# [What the task requires]
Please find the lines in the following records that hold "oferece", and copy them.

══ Dataset

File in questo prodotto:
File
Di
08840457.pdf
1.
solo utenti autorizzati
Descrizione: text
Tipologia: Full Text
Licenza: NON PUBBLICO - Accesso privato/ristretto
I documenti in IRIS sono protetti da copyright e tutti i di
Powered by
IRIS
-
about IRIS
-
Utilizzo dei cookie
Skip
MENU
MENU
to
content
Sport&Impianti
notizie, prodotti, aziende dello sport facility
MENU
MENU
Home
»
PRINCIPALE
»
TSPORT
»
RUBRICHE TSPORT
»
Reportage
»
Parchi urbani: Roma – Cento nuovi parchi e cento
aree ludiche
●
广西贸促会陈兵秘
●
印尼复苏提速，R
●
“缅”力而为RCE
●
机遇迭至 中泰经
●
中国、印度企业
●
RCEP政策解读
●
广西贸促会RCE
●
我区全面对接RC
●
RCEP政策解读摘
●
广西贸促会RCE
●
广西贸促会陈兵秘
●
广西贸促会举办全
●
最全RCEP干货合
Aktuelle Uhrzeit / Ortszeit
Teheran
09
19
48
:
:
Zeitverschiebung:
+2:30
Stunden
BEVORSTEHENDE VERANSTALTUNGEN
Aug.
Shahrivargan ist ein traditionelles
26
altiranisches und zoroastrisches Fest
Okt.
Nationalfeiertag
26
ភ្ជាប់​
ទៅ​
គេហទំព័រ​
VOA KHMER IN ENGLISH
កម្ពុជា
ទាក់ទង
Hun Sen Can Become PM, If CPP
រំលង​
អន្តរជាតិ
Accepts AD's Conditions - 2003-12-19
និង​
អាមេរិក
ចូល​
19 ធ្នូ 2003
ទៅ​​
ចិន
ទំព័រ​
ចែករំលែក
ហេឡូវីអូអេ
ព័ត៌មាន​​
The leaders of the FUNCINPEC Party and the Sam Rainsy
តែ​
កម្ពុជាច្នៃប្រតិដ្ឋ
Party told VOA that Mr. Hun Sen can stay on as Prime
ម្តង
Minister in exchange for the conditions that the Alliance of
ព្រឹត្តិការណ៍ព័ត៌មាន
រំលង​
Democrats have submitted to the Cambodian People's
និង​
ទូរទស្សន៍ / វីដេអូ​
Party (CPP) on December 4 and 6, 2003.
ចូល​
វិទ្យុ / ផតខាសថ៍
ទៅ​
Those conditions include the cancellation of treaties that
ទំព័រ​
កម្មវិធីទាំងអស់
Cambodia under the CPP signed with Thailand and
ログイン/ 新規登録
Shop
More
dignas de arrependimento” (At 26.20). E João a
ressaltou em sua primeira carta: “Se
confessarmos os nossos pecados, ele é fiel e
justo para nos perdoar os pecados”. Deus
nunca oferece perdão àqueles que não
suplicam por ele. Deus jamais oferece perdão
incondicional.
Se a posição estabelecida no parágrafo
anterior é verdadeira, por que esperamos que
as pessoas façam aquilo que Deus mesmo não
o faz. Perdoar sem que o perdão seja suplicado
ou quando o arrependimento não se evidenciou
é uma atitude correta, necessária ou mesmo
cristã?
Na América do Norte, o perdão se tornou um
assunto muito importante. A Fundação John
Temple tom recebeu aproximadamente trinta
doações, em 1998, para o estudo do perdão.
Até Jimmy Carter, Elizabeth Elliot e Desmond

════
══ Dataset

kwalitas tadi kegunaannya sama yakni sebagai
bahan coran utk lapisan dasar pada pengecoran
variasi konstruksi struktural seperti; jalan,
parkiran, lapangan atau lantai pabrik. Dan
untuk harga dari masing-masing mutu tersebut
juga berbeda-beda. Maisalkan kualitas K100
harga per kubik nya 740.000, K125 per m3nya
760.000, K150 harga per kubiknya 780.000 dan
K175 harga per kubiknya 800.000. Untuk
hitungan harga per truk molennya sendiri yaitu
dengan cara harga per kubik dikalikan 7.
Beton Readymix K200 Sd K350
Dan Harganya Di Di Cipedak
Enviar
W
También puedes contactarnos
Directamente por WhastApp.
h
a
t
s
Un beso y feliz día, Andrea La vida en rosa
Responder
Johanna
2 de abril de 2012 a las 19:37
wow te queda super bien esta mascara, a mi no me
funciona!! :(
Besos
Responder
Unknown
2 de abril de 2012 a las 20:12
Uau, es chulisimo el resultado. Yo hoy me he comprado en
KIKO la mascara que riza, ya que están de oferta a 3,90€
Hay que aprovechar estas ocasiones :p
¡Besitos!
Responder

════

# [Written response]
nunca oferece perdão àqueles que não
suplicam por ele. Deus jamais oferece perdão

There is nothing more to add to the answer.